Tra le varie opzioni di questo luglio d’arte nel cuneese una particolare attenzione merita la mostra di Jivan Camoirano a Ceva, presso il Salotto Franzi, presso il Caffé Bistrò. L’esposizione è curata dal comitato culturale cebano, “Via Marenco” e, spiega il presidente Ezio Calvo, si potranno visitare anche altre opere dell’autore presso una saletta privata, su prenotazione e a piccoli gruppi, contattando il 329.1906623.

(L’artista con l’associazione all’inaugurazione della mostra)

Jivan Camoirano, nato nel 1976 a Ceva (mio perfetto coetaneo quindi), attualmente è residente e operativo in India, ed è indubbiamente un autore di grande interesse per la scena cuneese, dove periodicamente torna con mostre come questa. Completamente autodidatta, si avvicina ai temi della pittura surrealista e quindi, in seguito, pur mantenendo sempre un piano di lettura simbolica, volge su un’arte che mira alla riscoperta diretta dei classici, senza più la mediazione novecentesca di Dalì e soci.
..........
Attività da svolgere:
(a) In base al testo sulla mostra di Jivan Camoirano, spieghi in che cosa l'arte successiva del pittore si distingue dal suo primo avvicinamento al surrealismo. Risponda in una o due frasi.
(b) Prosegua il testo sulla mostra di Jivan Camoirano a partire dalla sua ultima frase.
..........
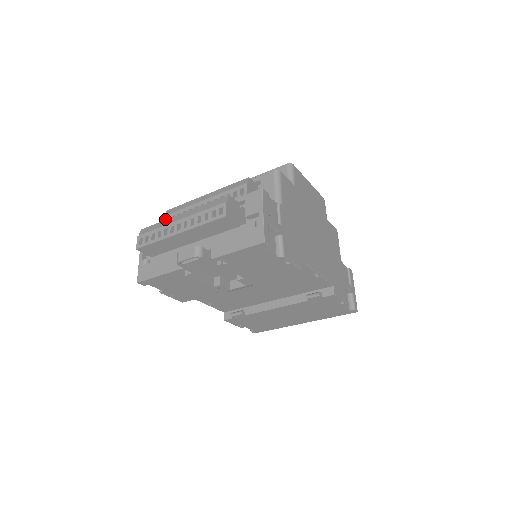
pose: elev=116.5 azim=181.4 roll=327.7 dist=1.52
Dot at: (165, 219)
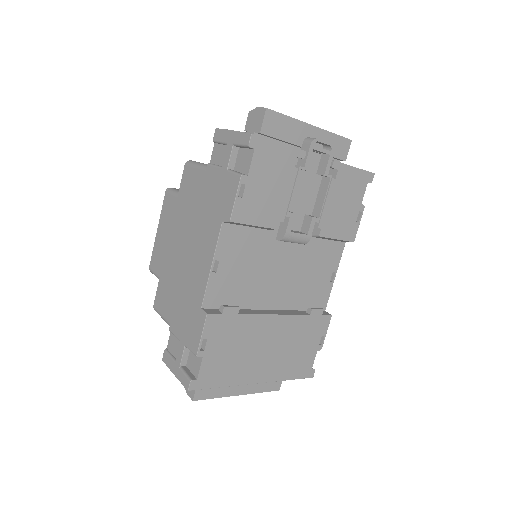
Dot at: occluded
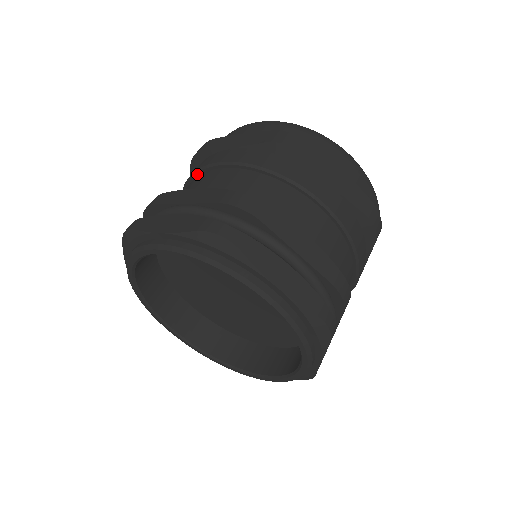
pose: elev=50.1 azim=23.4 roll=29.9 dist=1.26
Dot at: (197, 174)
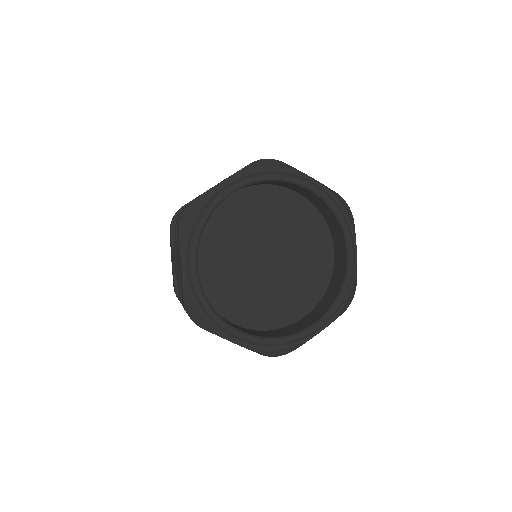
Dot at: occluded
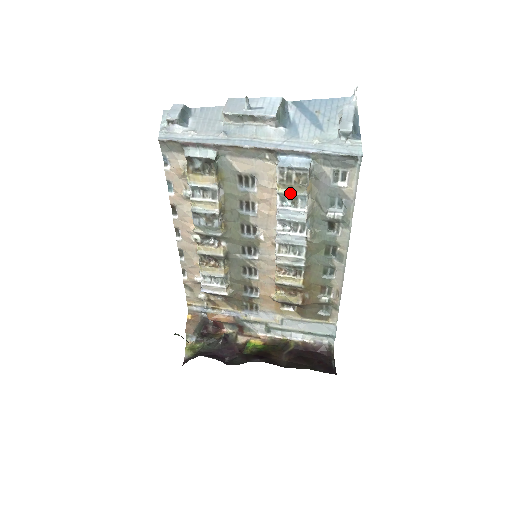
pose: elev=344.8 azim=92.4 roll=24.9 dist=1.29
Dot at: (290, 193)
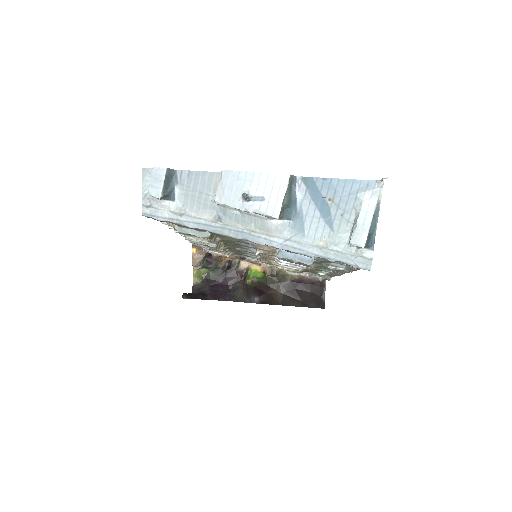
Dot at: occluded
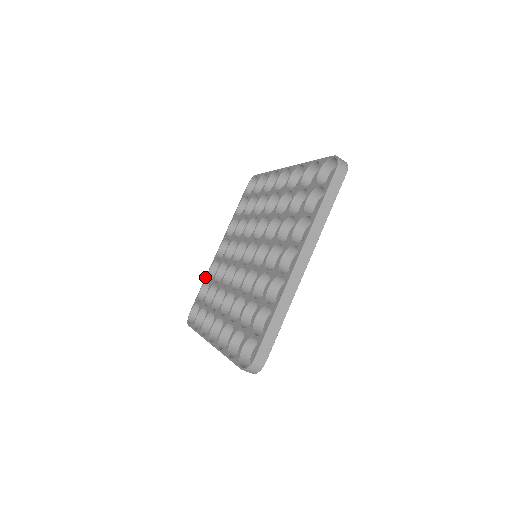
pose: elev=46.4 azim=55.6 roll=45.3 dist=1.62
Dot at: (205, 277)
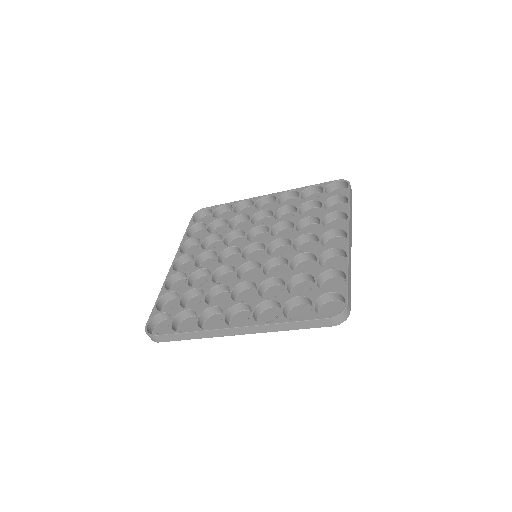
Dot at: occluded
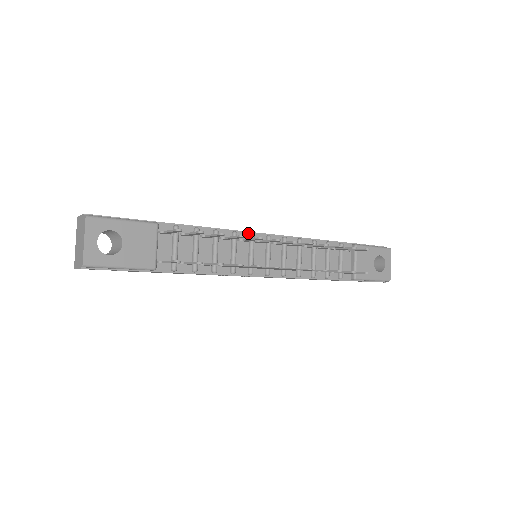
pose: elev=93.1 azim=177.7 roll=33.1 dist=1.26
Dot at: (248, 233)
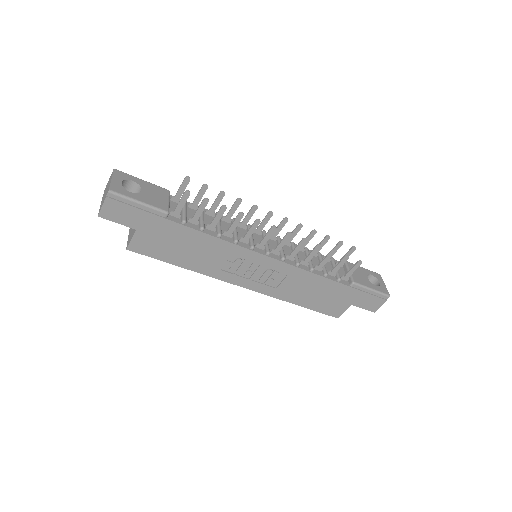
Dot at: occluded
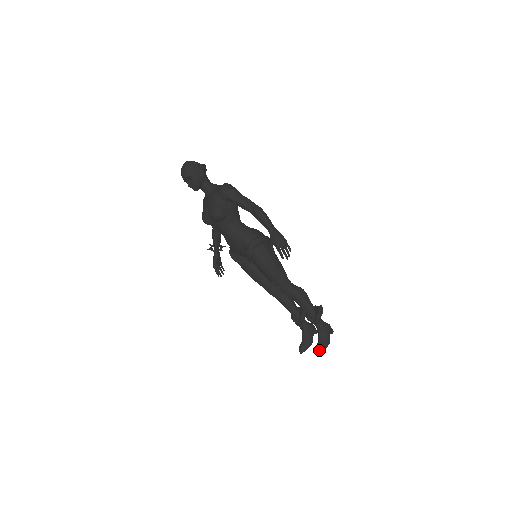
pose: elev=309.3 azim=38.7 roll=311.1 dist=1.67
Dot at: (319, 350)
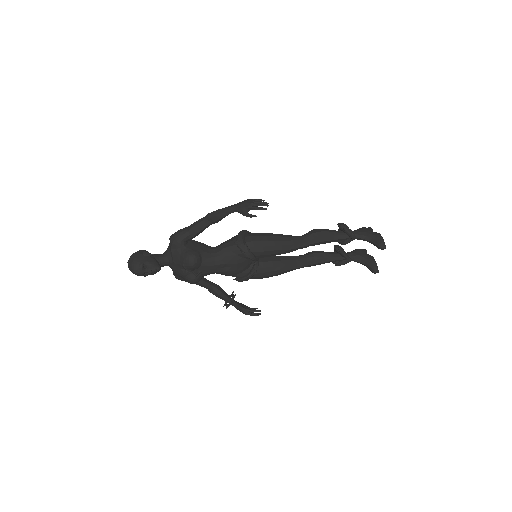
Dot at: (381, 245)
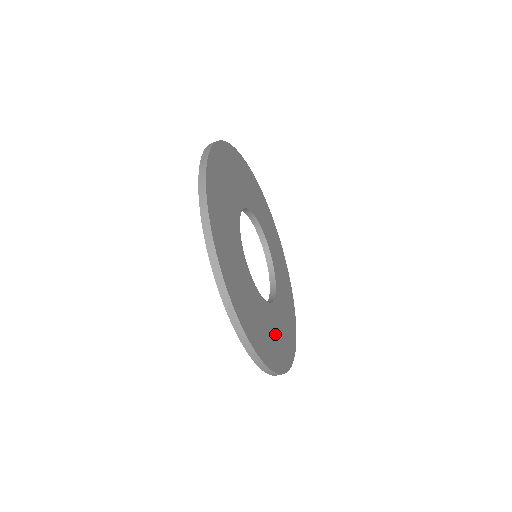
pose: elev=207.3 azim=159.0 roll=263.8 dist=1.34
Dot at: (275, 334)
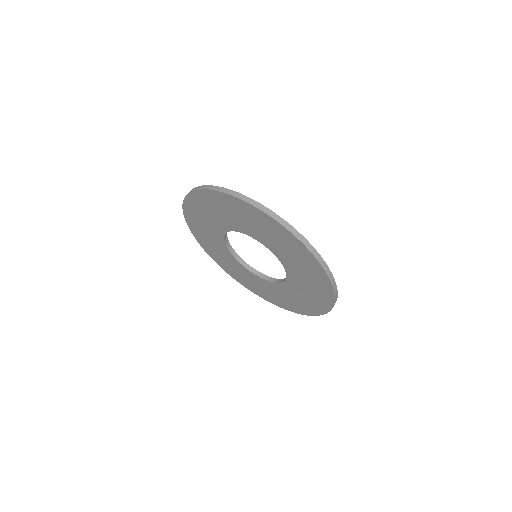
Dot at: occluded
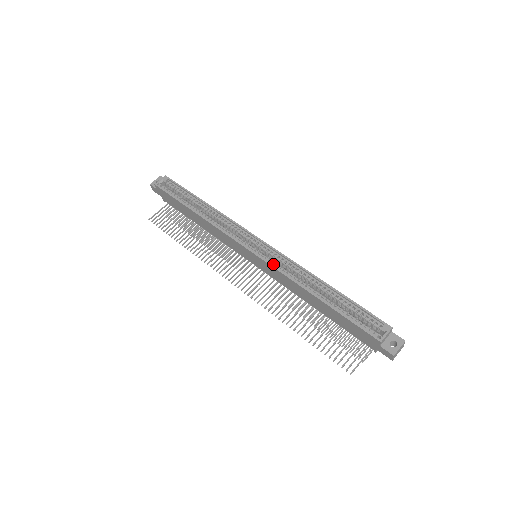
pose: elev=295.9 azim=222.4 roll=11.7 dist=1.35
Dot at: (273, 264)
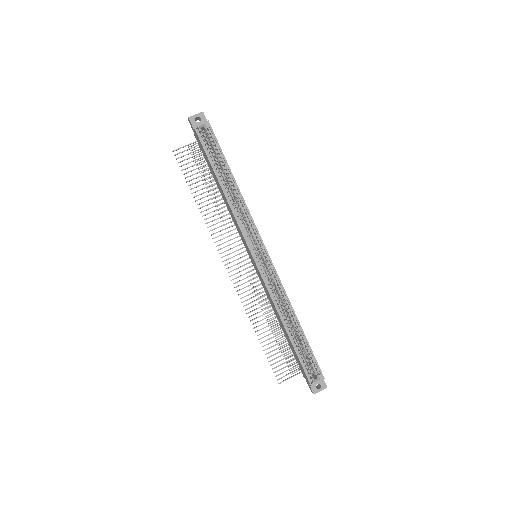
..........
Soluzioni dei quesiti:
(a) Pur conservando un piano di lettura simbolica, l'arte successiva di Camoirano punta alla riscoperta diretta dei classici. Non passa più attraverso la mediazione novecentesca di Dalì e degli altri surrealisti.

(b)
Nella presente esposizione, l’opera centrale è indubbiamente questa raffigurazione di Marte (2015), ricca di elementi simbolici. Il dio della guerra, stanco, è reclinato a terra, e indica con un gesto alla colomba di intraprendere il suo volo di pace. Simbolo cristiano, indubbiamente, ma anche di Venere, l’amante ufficiale di Marte, che già nell’arte classica rappresentava l’unica forza in grado di sedare Marte (ma se la colomba ebraica è simbolo di pace casta, pura e spirituale, Afrodite ottiene la sua vittoria con le sue estenuanti capacità erotiche).

Lo scudo con la testa di Medusa e il gladio abbandonati rappresentano la rinuncia alle arti guerriere, mentre l’elmo con il saggio centauro Chirone simboleggia la volontà di pace del dio. Tutto da studiare, inoltre, il fitto bassorilievo alle sue spalle, dove non manca, nel tripudio degli orrori della guerra, qualche celato rimando all’ISIS.

Accompagnano l’opera due dipinti più “bacchici”, con Ercole e Dioniso intenti a degustare rispettivamente arance (di cui Eracle era in effetti ghiottissimo) e una allegorica anguria. L’attenzione dell’artista nel cogliere prima l’attimo della pregustazione, quindi la compiaciuta degustazione, è indubbiamente notevole.

 

(il palazzo della “mostra su prenotazione”)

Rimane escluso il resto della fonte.